> _REQUIREMENT 1_
In one to three sentences, explain why, according to the nook post, the writer thinks it's too bad that the nook Simple Touch isn't doing better.
> _REQUIREMENT 2_
Resume the nook post after its final sentence, keeping the writer's voice.

Here's the deal with B&N/nook: according to John Biggs at TechCrunch, the company has announced that they're considering spinning off nook as a separate company. What strikes me about this is that it's really not a new strategy for B&N to split off branches of the company into their own separate companies. B&N, B&, and B&N College were all, at one point, separate companies. I want to say that the college stores are now back under B&N proper, but I'm not sure if B& is operating as a separate company or not. Functionally, as far as the user is concerned, they're all the same, and they certainly share customer information among the companies. So it wouldn't surprise me if nook splits off for now, and as B&N figures out where it's going in the marketplace, it may recombine again in the future. That seems to be how B&N typically works over the long haul.

Now, granted, whether they can compete long term with Amazon and Apple, who knows? I hope so, because, well, you all know my customer loyalty bias. I do think it's too bad that the nook Simple Touch isn't doing better, since it's a pretty great little device -- there are some things that my nook First Edition did better, but the Simple Touch has some excellent features, and the hyperlinking works very well (for books that are formatted properly for the device; as always, some formats work better than others).

> _DATASET RECORDS_
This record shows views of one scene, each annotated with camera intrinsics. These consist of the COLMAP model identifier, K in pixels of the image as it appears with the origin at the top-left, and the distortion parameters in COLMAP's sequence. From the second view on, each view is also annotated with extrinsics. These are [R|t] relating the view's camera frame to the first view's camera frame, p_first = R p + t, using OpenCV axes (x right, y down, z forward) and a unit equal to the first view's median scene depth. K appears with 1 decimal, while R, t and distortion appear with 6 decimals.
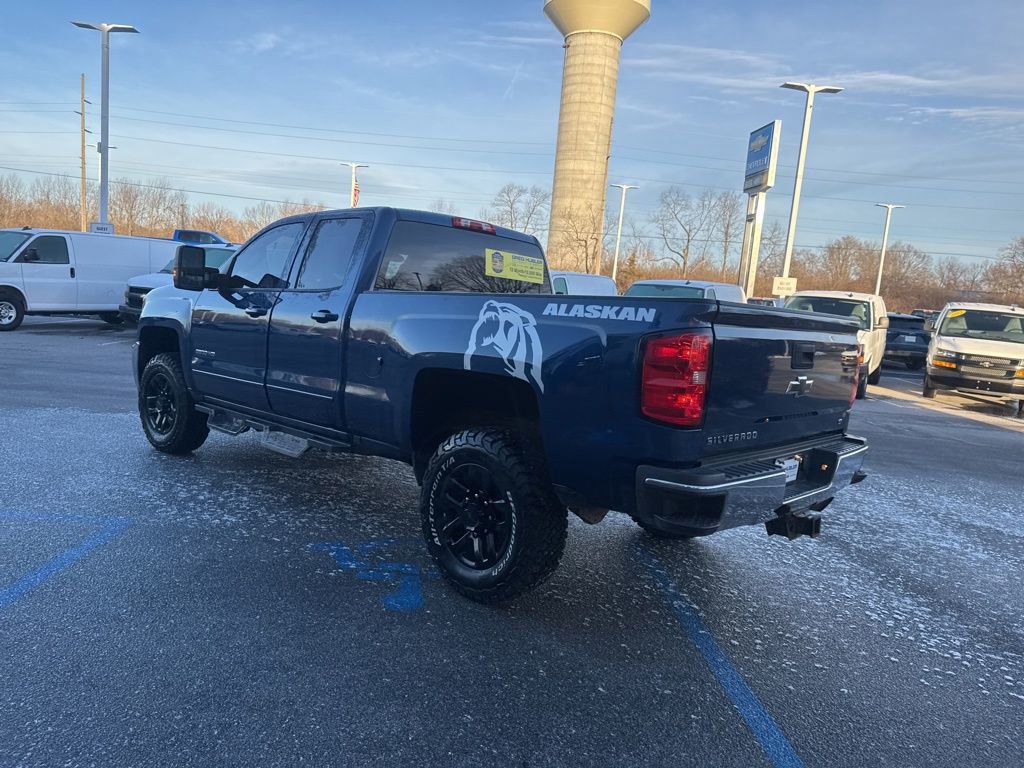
lens RADIAL K [[719.5, 0, 498.8], [0, 719.5, 378.9], [0, 0, 1]] dist [0.079647, -0.107357]
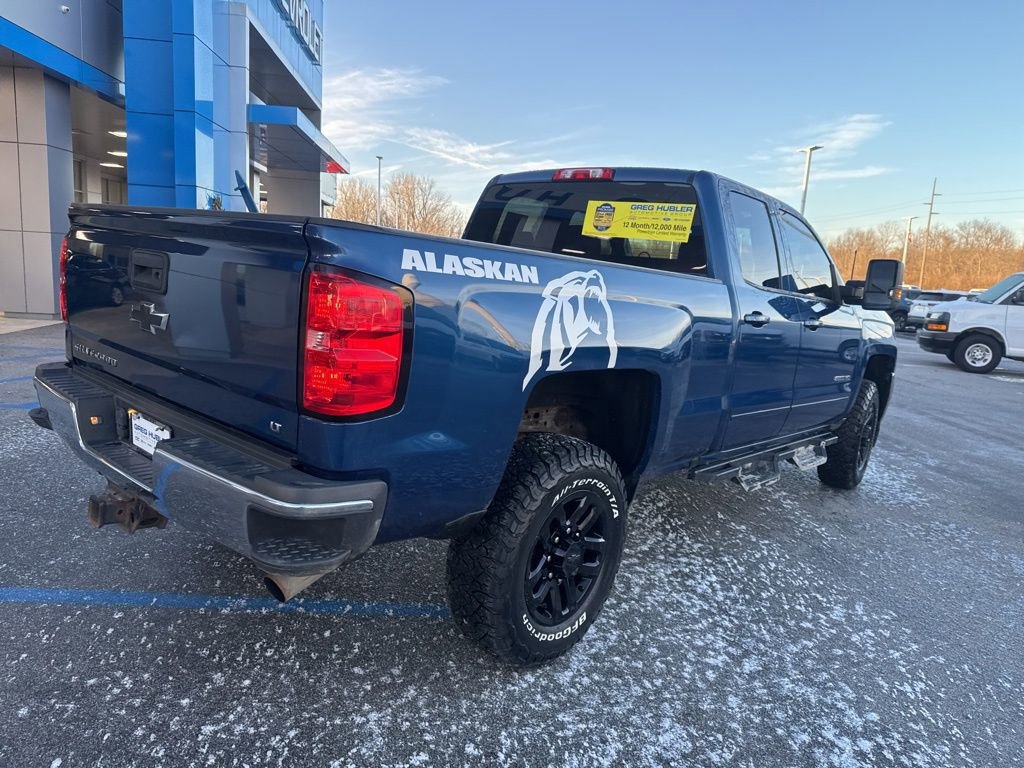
lens RADIAL K [[721.9, 0, 501.8], [0, 721.9, 379.3], [0, 0, 1]] dist [0.073877, -0.113357]
pose [[0.053563, 0.084120, -0.995015, 0.276918], [-0.186554, 0.979745, 0.072787, -0.010790], [0.980983, 0.181726, 0.068171, 0.319458]]
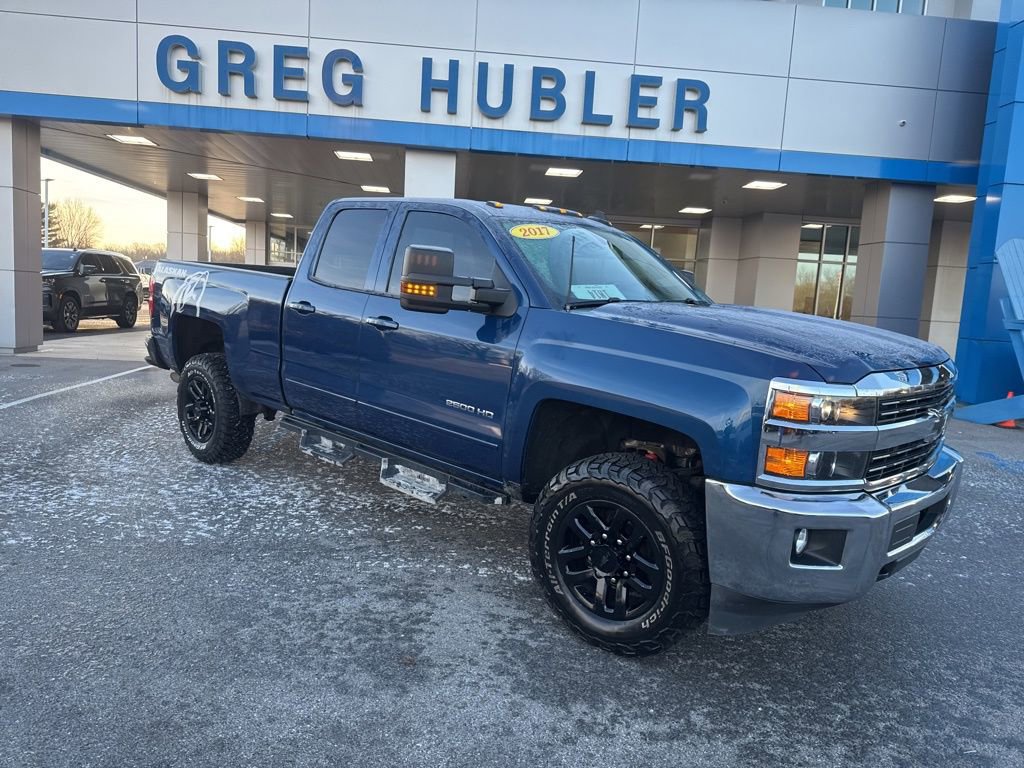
lens RADIAL K [[718.5, 0, 506.4], [0, 718.5, 380.2], [0, 0, 1]] dist [0.045487, -0.060355]
pose [[-0.990006, -0.133455, -0.045587, -0.055992], [-0.140508, 0.961106, 0.237766, -0.087321], [0.012083, 0.241795, -0.970252, 0.742183]]
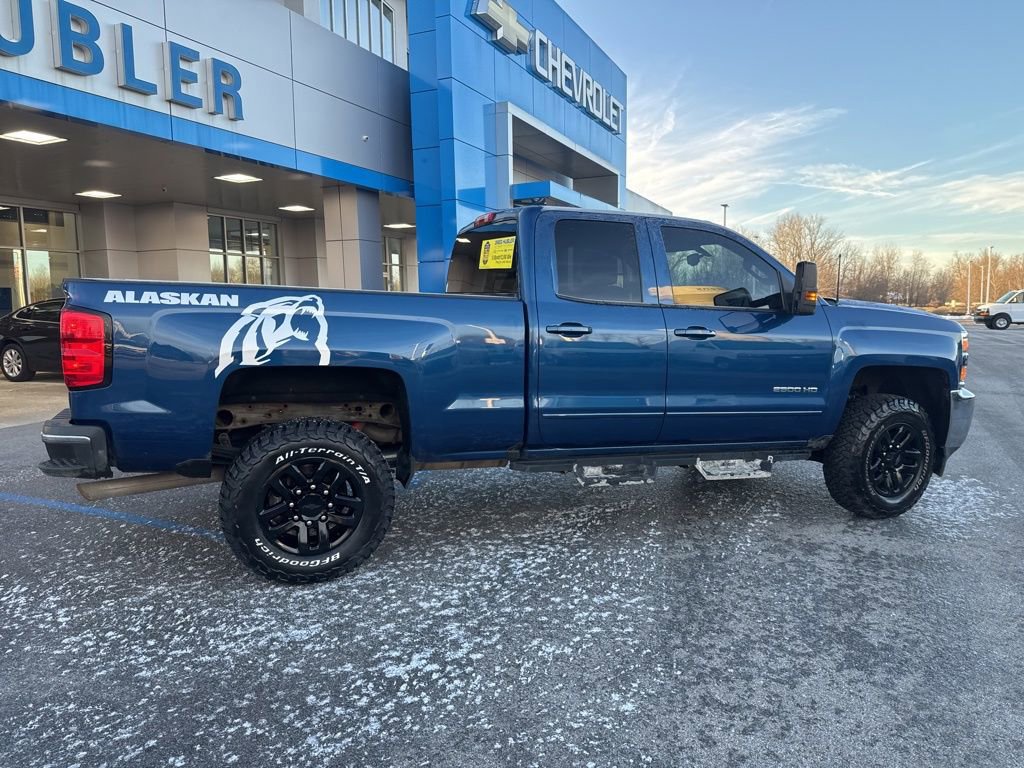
lens RADIAL K [[711.0, 0, 504.7], [0, 711.0, 387.9], [0, 0, 1]] dist [0.061554, -0.086553]
pose [[-0.453572, 0.031500, -0.890663, 0.287057], [-0.137539, 0.984929, 0.104876, -0.032476], [0.880543, 0.170069, -0.442404, 0.526836]]
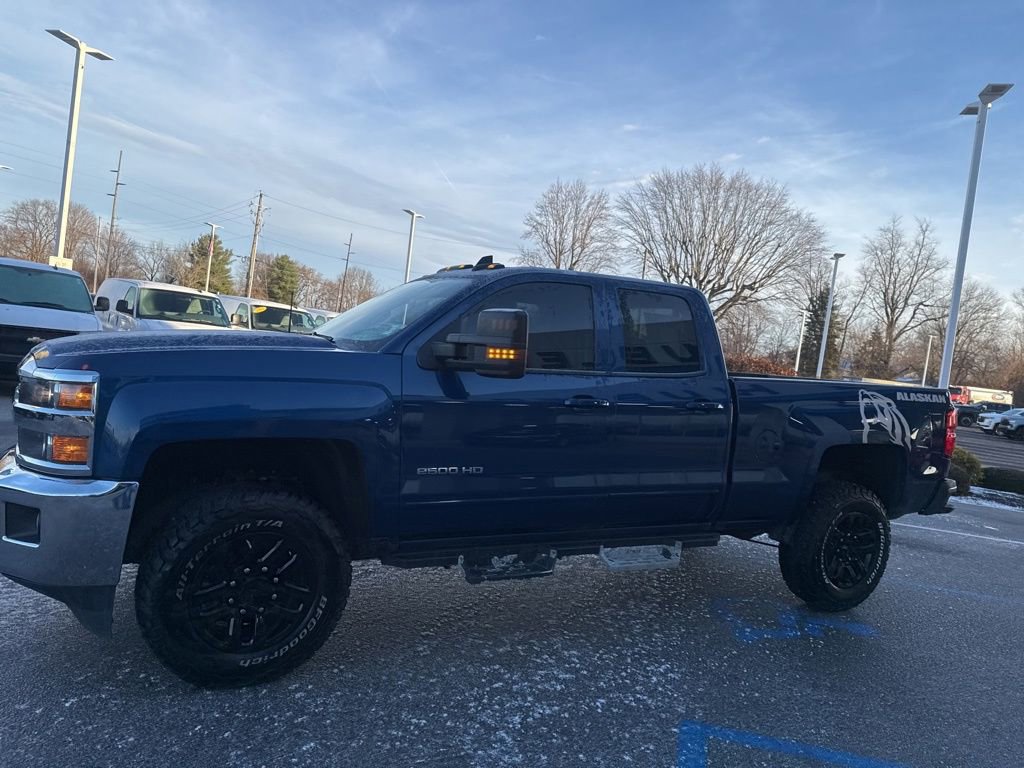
lens RADIAL K [[717.8, 0, 502.8], [0, 717.8, 402.7], [0, 0, 1]] dist [0.076858, -0.112808]
pose [[0.314379, -0.111078, 0.942777, -0.382657], [0.026007, 0.993766, 0.108414, -0.063353], [-0.948941, -0.009564, 0.315307, 0.306625]]
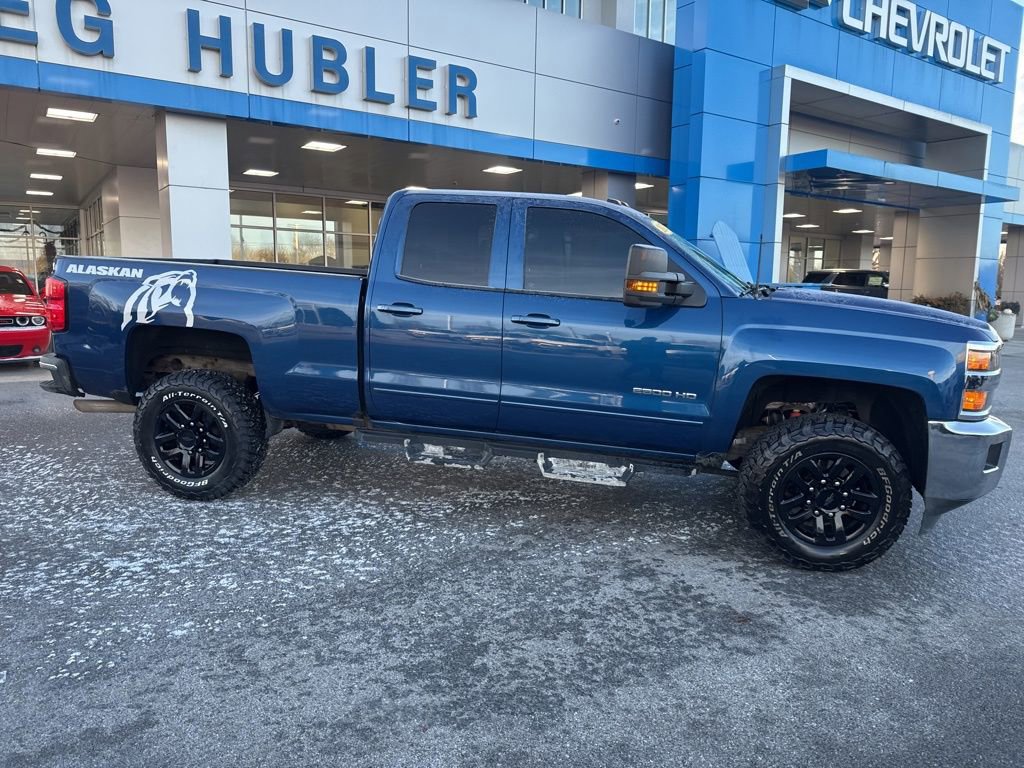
lens RADIAL K [[712.7, 0, 502.3], [0, 712.7, 385.7], [0, 0, 1]] dist [0.037133, -0.047876]
pose [[-0.847140, -0.020078, -0.530990, 0.143308], [-0.152120, 0.966626, 0.206141, -0.065759], [0.509130, 0.255405, -0.821922, 0.692460]]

> _RESPONSE AREA 1_
The writer considers the Simple Touch a pretty great little device with some excellent features. Its hyperlinking also works very well, at least for books formatted properly for the device.

> _RESPONSE AREA 2_
The industry is changing, and according to Hyperion CEO Ellen Archer, in a Digital Book World interview with Jeremy Greenfield, it's not just digital that's making the impact, but media arms. Archer is the publisher behind the Richard Castle novels (with Tom Straw writing as the fictional Castle); the most recent Nikki Heat mystery came in at #1 on a bestseller list (she doesn't mention which one), and she notes that another media tie-in also hit the #1 spot. Since Disney is the parent company to Hyperion, and ABC is the parent company to Disney, Hyperion has a lot of connections in that world, and Archer is projecting that as the future.

All that said, I think we've still got a long ways to go before the market for paper books burns out. (Pun intended.) There really is still an experiential quality there -- and there are still plenty of people who aren't willing to have a devoted digital reading device and hate staring at the computer screen when they're relaxing. Granted, that number grows smaller... but the market is still there.

Although, if it's true that the market for consumer goods is driven by fourteen year olds, the industry shift may come a lot sooner than I anticipate.

*Yes, the quote is from Leverage. Because that show is awesome.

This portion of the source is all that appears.